Approach for Identifying Disease-Modifying Genes:

  For the reasons cited above, we chose to utilize a candidate gene approach, a strategy that can be performed using unrelated cases and controls, to identify ALI disease-modifying genes. Complementing the linkage studies described above, the candidate gene approach generates a disease-specific candidate gene list via extensive microarray gene profiling as well as by the analysis of relevant pathophysiological pathways.  We have focused our studies on unraveling the genetic underpinnings of this syndrome utilizing a candidate gene approach to identify novel genes for ALI susceptibility (Table 1).  Additional translational bench to bedside genomic and genetic strategies approaches combined with dissection of basic mechanisms of endothelial structure/function during inflammation, will lead to greater specificity in advancing clinical trials of agents for the treatment of inflammatory lung injury in a manner which represents personalized medicine for critically ill individuals.

Prognostic Indicators and Biomarkers of ALI/ARDS:

  Various molecules participating in the activation of inflammation in ALI serve as indicators for the progression of normal to pathological biological processes, providing important tools to detect disease and support diagnostic and therapeutic decisions.  Ideally, vascular biomarkers have strong correlation between their presence/absence of a disease state and clinical outcome and provide predictive points of intervention to slow or reverse the disease.  Furthermore, the indication of specific biomarker may allow for customized therapies that are more effective in different phase of the disease.  New research and novel understanding of the molecular mechanisms of ALI have revealed an abundance of exciting new biomarkers such as S1P, tyrosine nitrated S1P3R, and PBEF, which have high potential value as prognostic tools in the management of patient therapy.

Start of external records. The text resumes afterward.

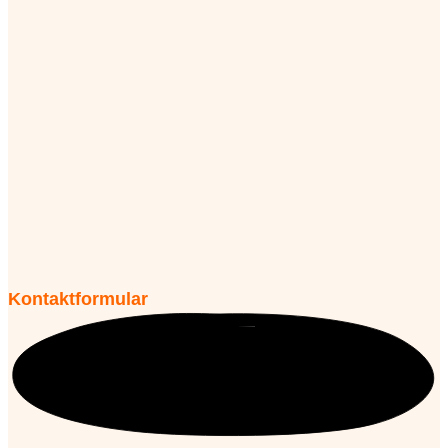
Kontaktformular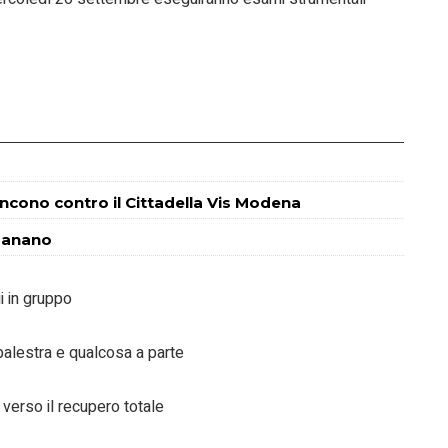
incono contro il Cittadella Vis Modena
 Fanano
i in gruppo
 palestra e qualcosa a parte
i verso il recupero totale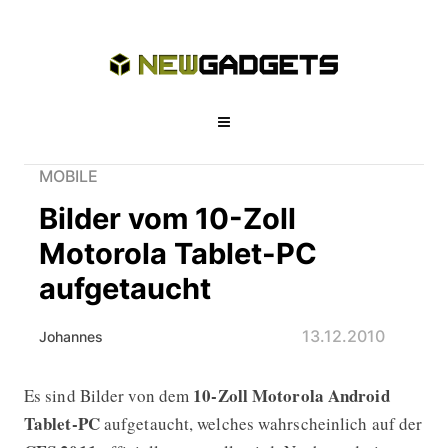
MOBILE
Bilder vom 10-Zoll
Motorola Tablet-PC
aufgetaucht
13.12.2010
Johannes
10-Zoll Motorola Android
Es sind Bilder von dem
Bilder vom 10-Zoll Motorola Tablet-
Tablet-PC
aufgetaucht, welches wahrscheinlich auf der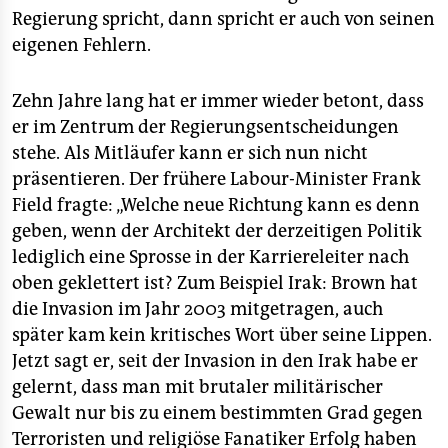
Regierung spricht, dann spricht er auch von seinen
eigenen Fehlern.
Zehn Jahre lang hat er immer wieder betont, dass
er im Zentrum der Regierungsentscheidungen
stehe. Als Mitläufer kann er sich nun nicht
präsentieren. Der frühere Labour-Minister Frank
Field fragte: „Welche neue Richtung kann es denn
geben, wenn der Architekt der derzeitigen Politik
lediglich eine Sprosse in der Karriereleiter nach
oben geklettert ist? Zum Beispiel Irak: Brown hat
die Invasion im Jahr 2003 mitgetragen, auch
später kam kein kritisches Wort über seine Lippen.
Jetzt sagt er, seit der Invasion in den Irak habe er
gelernt, dass man mit brutaler militärischer
Gewalt nur bis zu einem bestimmten Grad gegen
Terroristen und religiöse Fanatiker Erfolg haben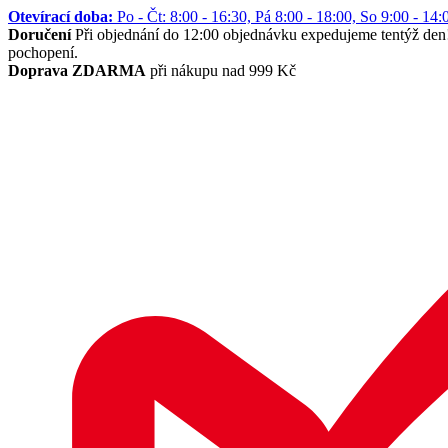
Otevírací doba:
Po - Čt: 8:00 - 16:30, Pá 8:00 - 18:00, So 9:00 -
Doručení
Při objednání do 12:00 objednávku expedujeme tentýž den
pochopení.
Doprava ZDARMA
při nákupu nad 999 Kč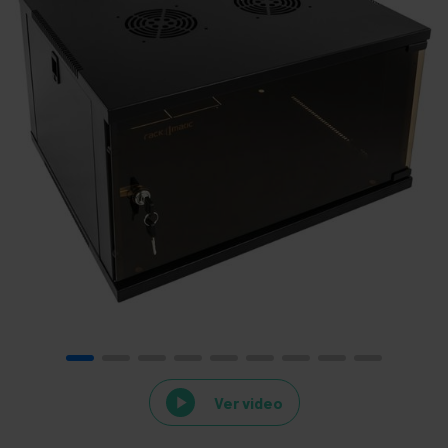
Ver video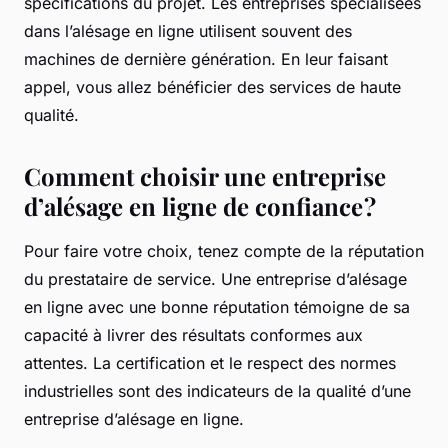
spécifications du projet. Les entreprises spécialisées
dans l’alésage en ligne utilisent souvent des
machines de dernière génération. En leur faisant
appel, vous allez bénéficier des services de haute
qualité.
Comment choisir une entreprise
d’alésage en ligne de confiance ?
Pour faire votre choix, tenez compte de la réputation
du prestataire de service. Une entreprise d’alésage
en ligne avec une bonne réputation témoigne de sa
capacité à livrer des résultats conformes aux
attentes. La certification et le respect des normes
industrielles sont des indicateurs de la qualité d’une
entreprise d’alésage en ligne.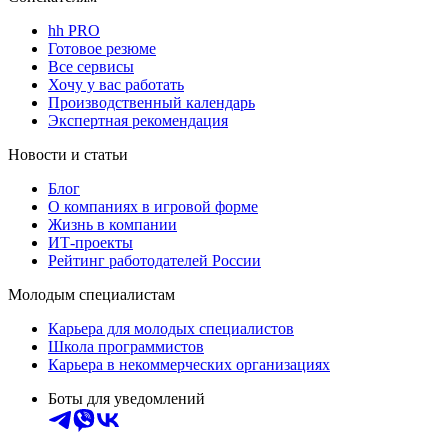
hh PRO
Готовое резюме
Все сервисы
Хочу у вас работать
Производственный календарь
Экспертная рекомендация
Новости и статьи
Блог
О компаниях в игровой форме
Жизнь в компании
ИТ-проекты
Рейтинг работодателей России
Молодым специалистам
Карьера для молодых специалистов
Школа программистов
Карьера в некоммерческих организациях
Боты для уведомлений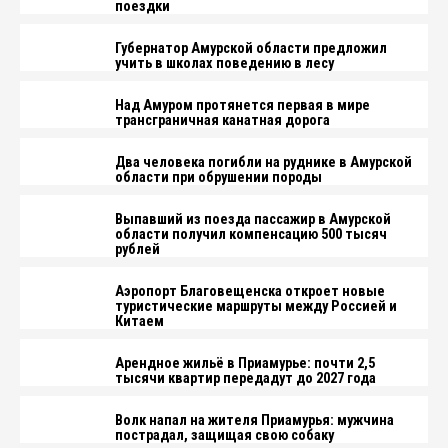
поездки
Губернатор Амурской области предложил
учить в школах поведению в лесу
Над Амуром протянется первая в мире
трансграничная канатная дорога
Два человека погибли на руднике в Амурской
области при обрушении породы
Выпавший из поезда пассажир в Амурской
области получил компенсацию 500 тысяч
рублей
Аэропорт Благовещенска откроет новые
туристические маршруты между Россией и
Китаем
Арендное жильё в Приамурье: почти 2,5
тысячи квартир передадут до 2027 года
Волк напал на жителя Приамурья: мужчина
пострадал, защищая свою собаку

Therapeutic Strategies to Limit Pulmonary Edema:

  Despite decades of frustration in the pursuit of potent barrier-regulatory therapies, progress has now been made for alleviation of the human suffering associated with uncontrolled lung vascular leakage and alveolar flooding.  Leveraging new insights into the mechanisms which govern the integrity of the vascular endothelium, particularly the role of cytoskeletal linkages to junctional proteins, novel biologically compatible agents have now been identified which can preserve or restore vascular integrity.  The newly revised scientific armamentarium offers promise for the future management of pulmonary edema associated with increased vascular leak in the critically ill as well as other lung conditions which exhibit strongly dysregulated barrier function such as radiation pneumonitis, acute chest syndrome in sickle cell patients and in subacute inflammatory disorders such as asthma.  Nearly each barrier regulatory agent has been successfully evaluated in preclinical models of ALI and one agent, FTY720, is in Phase III trials, while three other agents, statins, activated protein C and methylnaltrexone, are currently approved by the FDA for other medical conditions.  Thus, the prospects for the rapid translation of these lung vascular barrier-protective strategies to clinical practice are high.